Here’s a quick example of what things would look like in Thinc. The main thing to understand is that Thinc takes a very “functional programming” view of the problem of wiring neural networks together. A model is just a function that can return a callback to do the backward pass. Then we write other functions to compose these models.

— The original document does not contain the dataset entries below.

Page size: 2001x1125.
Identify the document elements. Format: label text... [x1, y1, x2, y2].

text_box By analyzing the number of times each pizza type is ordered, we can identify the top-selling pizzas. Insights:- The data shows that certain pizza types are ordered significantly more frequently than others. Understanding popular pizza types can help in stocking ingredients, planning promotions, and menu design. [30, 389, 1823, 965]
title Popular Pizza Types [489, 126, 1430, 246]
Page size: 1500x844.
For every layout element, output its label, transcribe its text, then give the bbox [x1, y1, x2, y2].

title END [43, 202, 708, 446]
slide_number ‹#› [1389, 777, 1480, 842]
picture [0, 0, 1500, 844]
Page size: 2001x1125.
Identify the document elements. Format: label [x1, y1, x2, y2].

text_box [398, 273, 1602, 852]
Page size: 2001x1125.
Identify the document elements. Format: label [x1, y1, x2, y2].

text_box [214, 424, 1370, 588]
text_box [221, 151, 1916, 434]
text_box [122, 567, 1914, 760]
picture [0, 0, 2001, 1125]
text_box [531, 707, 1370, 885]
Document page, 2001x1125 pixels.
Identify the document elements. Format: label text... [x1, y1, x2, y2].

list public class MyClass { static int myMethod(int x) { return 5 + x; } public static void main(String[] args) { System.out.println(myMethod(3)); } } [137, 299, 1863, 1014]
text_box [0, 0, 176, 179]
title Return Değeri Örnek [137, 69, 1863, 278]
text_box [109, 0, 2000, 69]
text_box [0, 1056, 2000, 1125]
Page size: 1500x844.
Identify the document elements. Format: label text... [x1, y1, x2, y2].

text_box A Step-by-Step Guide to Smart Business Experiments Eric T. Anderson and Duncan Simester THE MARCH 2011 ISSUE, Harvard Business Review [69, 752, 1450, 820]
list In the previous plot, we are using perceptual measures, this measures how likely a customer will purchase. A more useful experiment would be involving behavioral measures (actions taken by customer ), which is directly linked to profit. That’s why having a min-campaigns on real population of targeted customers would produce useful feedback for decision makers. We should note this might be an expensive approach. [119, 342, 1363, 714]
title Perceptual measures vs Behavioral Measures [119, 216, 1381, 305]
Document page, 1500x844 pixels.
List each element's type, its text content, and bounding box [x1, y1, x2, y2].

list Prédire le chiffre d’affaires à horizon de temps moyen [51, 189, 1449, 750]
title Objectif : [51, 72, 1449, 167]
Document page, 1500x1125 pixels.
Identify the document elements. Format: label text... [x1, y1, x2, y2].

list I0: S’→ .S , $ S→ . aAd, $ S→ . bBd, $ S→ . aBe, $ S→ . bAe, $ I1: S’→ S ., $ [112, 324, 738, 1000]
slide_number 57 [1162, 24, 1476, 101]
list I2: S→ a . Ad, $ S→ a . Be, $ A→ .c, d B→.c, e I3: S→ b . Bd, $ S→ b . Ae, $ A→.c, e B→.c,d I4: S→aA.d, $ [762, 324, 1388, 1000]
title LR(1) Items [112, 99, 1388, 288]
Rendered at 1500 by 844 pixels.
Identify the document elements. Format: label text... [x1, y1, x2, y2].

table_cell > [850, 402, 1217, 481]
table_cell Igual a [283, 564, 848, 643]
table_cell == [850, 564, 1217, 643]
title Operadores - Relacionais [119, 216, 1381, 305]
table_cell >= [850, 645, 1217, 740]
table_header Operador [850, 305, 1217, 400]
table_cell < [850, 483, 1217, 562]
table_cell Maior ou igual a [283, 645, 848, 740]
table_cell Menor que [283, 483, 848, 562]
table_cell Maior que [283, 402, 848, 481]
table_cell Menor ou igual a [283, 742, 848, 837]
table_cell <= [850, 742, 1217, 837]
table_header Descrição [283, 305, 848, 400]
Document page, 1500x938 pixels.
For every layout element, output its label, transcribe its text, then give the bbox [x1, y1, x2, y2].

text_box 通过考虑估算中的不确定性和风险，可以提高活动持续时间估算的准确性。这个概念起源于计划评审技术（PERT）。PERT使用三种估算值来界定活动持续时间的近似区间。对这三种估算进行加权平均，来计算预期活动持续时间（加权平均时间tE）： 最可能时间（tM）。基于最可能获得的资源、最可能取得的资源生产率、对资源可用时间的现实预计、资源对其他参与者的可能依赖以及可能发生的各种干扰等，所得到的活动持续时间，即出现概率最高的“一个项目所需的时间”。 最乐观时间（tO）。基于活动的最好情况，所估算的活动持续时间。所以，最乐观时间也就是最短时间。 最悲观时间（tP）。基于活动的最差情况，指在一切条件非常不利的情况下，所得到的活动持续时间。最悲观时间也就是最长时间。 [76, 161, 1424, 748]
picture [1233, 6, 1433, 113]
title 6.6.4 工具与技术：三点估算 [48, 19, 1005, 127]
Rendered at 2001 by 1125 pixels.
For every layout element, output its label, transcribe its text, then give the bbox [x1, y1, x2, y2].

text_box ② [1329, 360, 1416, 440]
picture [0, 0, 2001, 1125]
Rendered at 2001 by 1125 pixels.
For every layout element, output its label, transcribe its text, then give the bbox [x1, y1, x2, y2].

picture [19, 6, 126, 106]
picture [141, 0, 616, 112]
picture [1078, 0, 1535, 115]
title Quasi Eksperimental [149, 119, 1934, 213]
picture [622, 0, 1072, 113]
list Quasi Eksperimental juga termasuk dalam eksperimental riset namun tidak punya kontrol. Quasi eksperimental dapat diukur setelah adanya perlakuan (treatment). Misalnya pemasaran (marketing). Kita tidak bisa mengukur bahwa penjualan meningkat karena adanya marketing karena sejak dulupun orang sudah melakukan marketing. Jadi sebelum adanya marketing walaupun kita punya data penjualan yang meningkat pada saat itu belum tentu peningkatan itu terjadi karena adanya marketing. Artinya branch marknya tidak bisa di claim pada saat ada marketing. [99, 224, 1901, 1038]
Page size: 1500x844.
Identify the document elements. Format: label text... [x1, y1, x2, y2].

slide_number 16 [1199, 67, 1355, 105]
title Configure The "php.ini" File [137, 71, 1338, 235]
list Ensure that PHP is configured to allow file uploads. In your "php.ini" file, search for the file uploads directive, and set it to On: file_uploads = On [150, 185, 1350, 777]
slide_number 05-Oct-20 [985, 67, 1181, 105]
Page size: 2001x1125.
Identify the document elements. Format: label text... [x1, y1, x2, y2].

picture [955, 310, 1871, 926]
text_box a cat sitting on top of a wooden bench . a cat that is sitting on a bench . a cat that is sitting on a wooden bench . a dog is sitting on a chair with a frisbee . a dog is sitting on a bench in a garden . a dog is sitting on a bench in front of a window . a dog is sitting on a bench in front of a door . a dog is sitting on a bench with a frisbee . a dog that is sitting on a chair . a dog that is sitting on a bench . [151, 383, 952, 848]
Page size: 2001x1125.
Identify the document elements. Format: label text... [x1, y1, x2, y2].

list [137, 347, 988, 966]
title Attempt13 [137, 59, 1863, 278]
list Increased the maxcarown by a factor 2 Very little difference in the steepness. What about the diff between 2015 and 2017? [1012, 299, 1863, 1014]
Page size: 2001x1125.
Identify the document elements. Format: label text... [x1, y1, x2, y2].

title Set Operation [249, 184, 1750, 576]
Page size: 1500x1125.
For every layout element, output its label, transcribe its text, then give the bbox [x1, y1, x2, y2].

Let’s say we want to have some model feed-forward into three separate output layers. The function to compose them would look like this:

# Note: Example code that I have not run.
from thinc.api import wrap

def multiplex(lower_layer, output_layers):
    ''''Connect a lower layer to multiple outputs. The resulting layer outputs a tuple of values, and expects a tuple of gradients.'''
    def multiplex_forward(inputs, drop=0.):
        '''Perform the forward pass, and return a callback to complete the backward pass.'''
        hidden, get_d_inputs = lower_layer.begin_update(inputs, drop=drop)
        outputs = []
        get_d_hiddens = []
        for output_layer in output_layers:
            output, get_d_hidden = output_layer.begin_update(hidden, drop=drop)
            outputs.append(output)
            get_d_hiddens.append(get_d_hidden)
        def multiplex_backward(d_outputs, sgd=None):
            '''Callback to complete the backward pass. Expects the gradient w.r.t. the outputs,
            and a callable, 'sgd', which is the optimizer.'''
            d_hidden = get_d_hiddens[0](d_outputs[0], sgd=sgd)
            for d_output, get_d_hidden in zip(d_outputs[1:], get_d_hiddens[1:]):
                d_hidden += get_d_hidden(d_output, sgd=sgd)
            d_inputs = get_d_inputs(d_hidden)
            return d_inputs
        return outputs, multiplex_backward
    # Turns our function into a thinc.model.Model instance, and remembers its sublayers (for serialization etc)
    model = wrap(multiplex_forward, [lower_layer] + outputs)
    return model

I haven’t run that, so it’s probably full of bugs — but it should be roughly what you would need to do. Logically, if you connect 3 output layers to some input layer, the gradients from those output layers get summed to compute the gradient to feed back to the input. (It might be tempted to weight that sum, if some output is less important than another. This can work, but equivalently you can just weight the loss function producing the gradients that are flowing down. This should give you the same thing, while being a bit cleaner and easier to describe.)